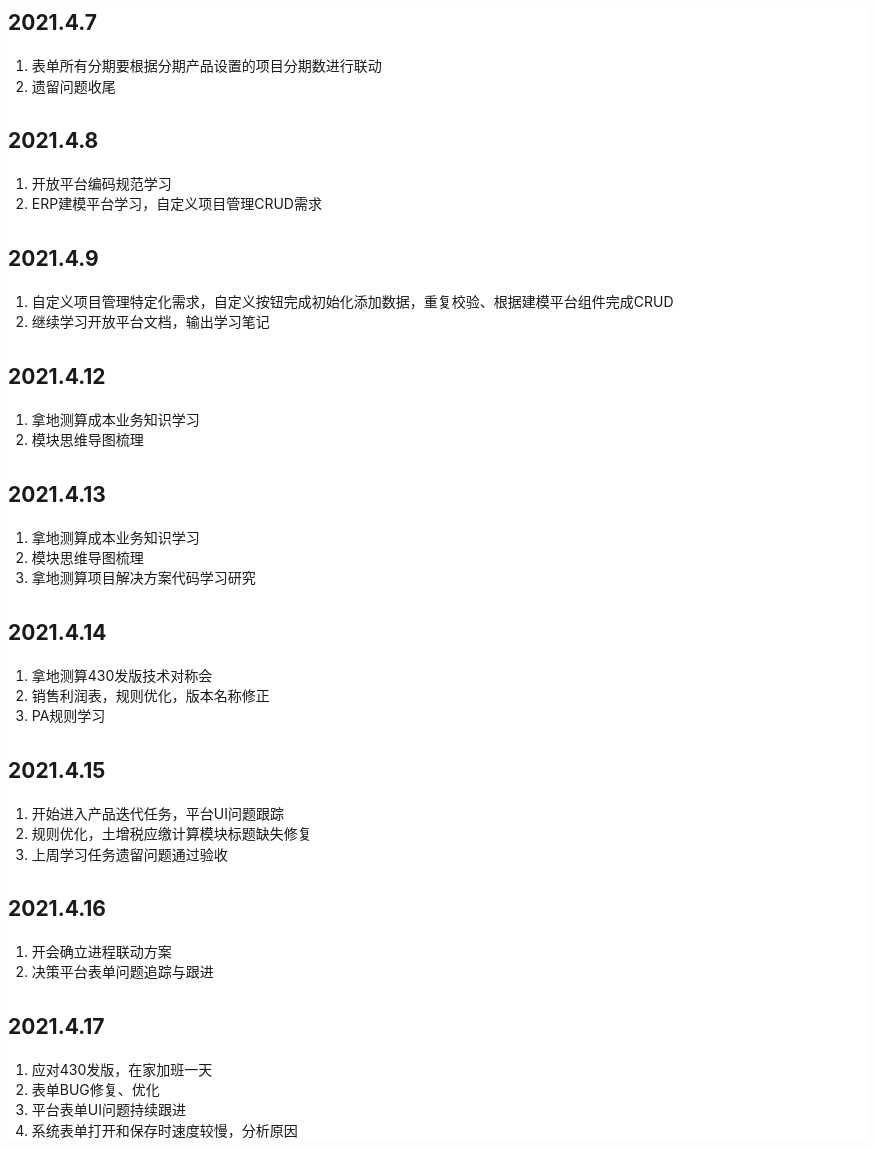 ## 2021.4.7

1. 表单所有分期要根据分期产品设置的项目分期数进行联动
2. 遗留问题收尾

## 2021.4.8

1. 开放平台编码规范学习
2. ERP建模平台学习，自定义项目管理CRUD需求

## 2021.4.9

1. 自定义项目管理特定化需求，自定义按钮完成初始化添加数据，重复校验、根据建模平台组件完成CRUD
2. 继续学习开放平台文档，输出学习笔记

## 2021.4.12

1. 拿地测算成本业务知识学习
2. 模块思维导图梳理

## 2021.4.13

1. 拿地测算成本业务知识学习
2. 模块思维导图梳理
3. 拿地测算项目解决方案代码学习研究

## 2021.4.14

1. 拿地测算430发版技术对称会
2. 销售利润表，规则优化，版本名称修正
3. PA规则学习

## 2021.4.15

1. 开始进入产品迭代任务，平台UI问题跟踪
2. 规则优化，土增税应缴计算模块标题缺失修复
3. 上周学习任务遗留问题通过验收

## 2021.4.16

1. 开会确立进程联动方案
2. 决策平台表单问题追踪与跟进

## 2021.4.17

1. 应对430发版，在家加班一天
2. 表单BUG修复、优化
3. 平台表单UI问题持续跟进
4. 系统表单打开和保存时速度较慢，分析原因
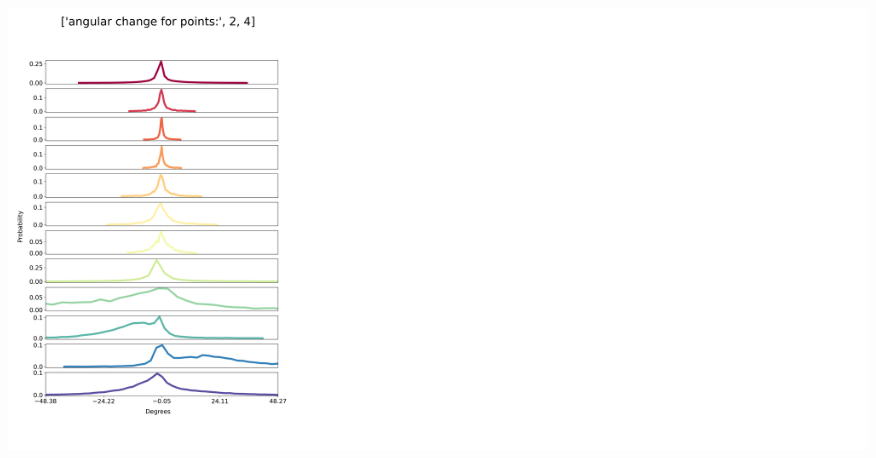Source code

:   <img src="https://github.com/runninghsus/bsoid_figs/blob/main/examples/pose_relationships/['angular change for points:', 2, 4]_histogram.png" width="300">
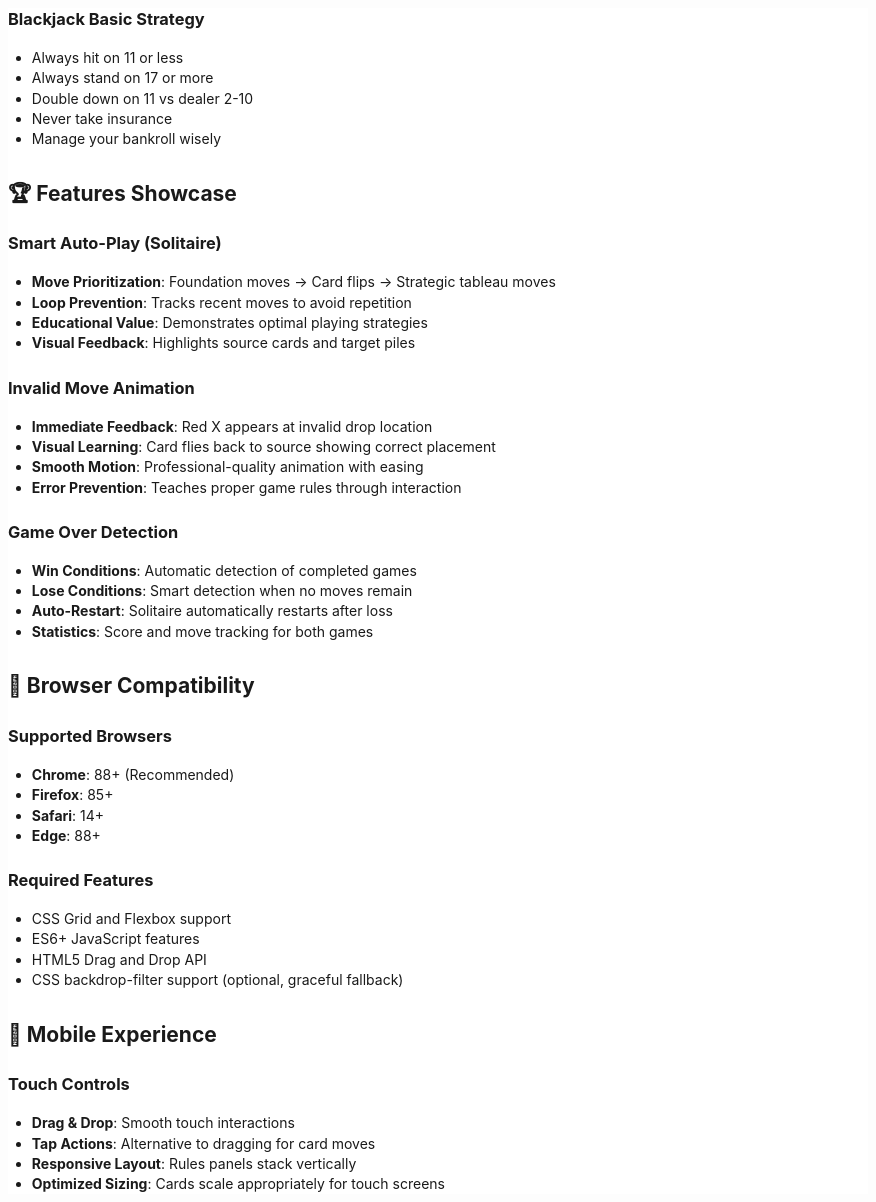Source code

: ### Blackjack Basic Strategy
- Always hit on 11 or less
- Always stand on 17 or more
- Double down on 11 vs dealer 2-10
- Never take insurance
- Manage your bankroll wisely

## 🏆 Features Showcase

### Smart Auto-Play (Solitaire)
- **Move Prioritization**: Foundation moves → Card flips → Strategic tableau moves
- **Loop Prevention**: Tracks recent moves to avoid repetition
- **Educational Value**: Demonstrates optimal playing strategies
- **Visual Feedback**: Highlights source cards and target piles

### Invalid Move Animation
- **Immediate Feedback**: Red X appears at invalid drop location
- **Visual Learning**: Card flies back to source showing correct placement
- **Smooth Motion**: Professional-quality animation with easing
- **Error Prevention**: Teaches proper game rules through interaction

### Game Over Detection
- **Win Conditions**: Automatic detection of completed games
- **Lose Conditions**: Smart detection when no moves remain
- **Auto-Restart**: Solitaire automatically restarts after loss
- **Statistics**: Score and move tracking for both games

## 🔧 Browser Compatibility

### Supported Browsers
- **Chrome**: 88+ (Recommended)
- **Firefox**: 85+
- **Safari**: 14+
- **Edge**: 88+

### Required Features
- CSS Grid and Flexbox support
- ES6+ JavaScript features
- HTML5 Drag and Drop API
- CSS backdrop-filter support (optional, graceful fallback)

## 📱 Mobile Experience

### Touch Controls
- **Drag & Drop**: Smooth touch interactions
- **Tap Actions**: Alternative to dragging for card moves
- **Responsive Layout**: Rules panels stack vertically
- **Optimized Sizing**: Cards scale appropriately for touch screens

* * * * * * *

--- TASK TO COMPLETE ---
Retype the entire listing exactly as it appears, dropping only the pictures.

--- SOLUTION BELOW ---
 ## 2021.4.7

1. 表单所有分期要根据分期产品设置的项目分期数进行联动
2. 遗留问题收尾

## 2021.4.8

1. 开放平台编码规范学习
2. ERP建模平台学习，自定义项目管理CRUD需求

## 2021.4.9

1. 自定义项目管理特定化需求，自定义按钮完成初始化添加数据，重复校验、根据建模平台组件完成CRUD
2. 继续学习开放平台文档，输出学习笔记

## 2021.4.12

1. 拿地测算成本业务知识学习
2. 模块思维导图梳理

## 2021.4.13

1. 拿地测算成本业务知识学习
2. 模块思维导图梳理
3. 拿地测算项目解决方案代码学习研究

## 2021.4.14

1. 拿地测算430发版技术对称会
2. 销售利润表，规则优化，版本名称修正
3. PA规则学习

## 2021.4.15

1. 开始进入产品迭代任务，平台UI问题跟踪
2. 规则优化，土增税应缴计算模块标题缺失修复
3. 上周学习任务遗留问题通过验收

## 2021.4.16

1. 开会确立进程联动方案
2. 决策平台表单问题追踪与跟进

## 2021.4.17

1. 应对430发版，在家加班一天
2. 表单BUG修复、优化
3. 平台表单UI问题持续跟进
4. 系统表单打开和保存时速度较慢，分析原因
Source code

:   <img src="https://github.com/runninghsus/bsoid_figs/blob/main/examples/pose_relationships/['angular change for points:', 2, 4]_histogram.png" width="300">
Source code

: ### Blackjack Basic Strategy
- Always hit on 11 or less
- Always stand on 17 or more
- Double down on 11 vs dealer 2-10
- Never take insurance
- Manage your bankroll wisely

## 🏆 Features Showcase

### Smart Auto-Play (Solitaire)
- **Move Prioritization**: Foundation moves → Card flips → Strategic tableau moves
- **Loop Prevention**: Tracks recent moves to avoid repetition
- **Educational Value**: Demonstrates optimal playing strategies
- **Visual Feedback**: Highlights source cards and target piles

### Invalid Move Animation
- **Immediate Feedback**: Red X appears at invalid drop location
- **Visual Learning**: Card flies back to source showing correct placement
- **Smooth Motion**: Professional-quality animation with easing
- **Error Prevention**: Teaches proper game rules through interaction

### Game Over Detection
- **Win Conditions**: Automatic detection of completed games
- **Lose Conditions**: Smart detection when no moves remain
- **Auto-Restart**: Solitaire automatically restarts after loss
- **Statistics**: Score and move tracking for both games

## 🔧 Browser Compatibility

### Supported Browsers
- **Chrome**: 88+ (Recommended)
- **Firefox**: 85+
- **Safari**: 14+
- **Edge**: 88+

### Required Features
- CSS Grid and Flexbox support
- ES6+ JavaScript features
- HTML5 Drag and Drop API
- CSS backdrop-filter support (optional, graceful fallback)

## 📱 Mobile Experience

### Touch Controls
- **Drag & Drop**: Smooth touch interactions
- **Tap Actions**: Alternative to dragging for card moves
- **Responsive Layout**: Rules panels stack vertically
- **Optimized Sizing**: Cards scale appropriately for touch screens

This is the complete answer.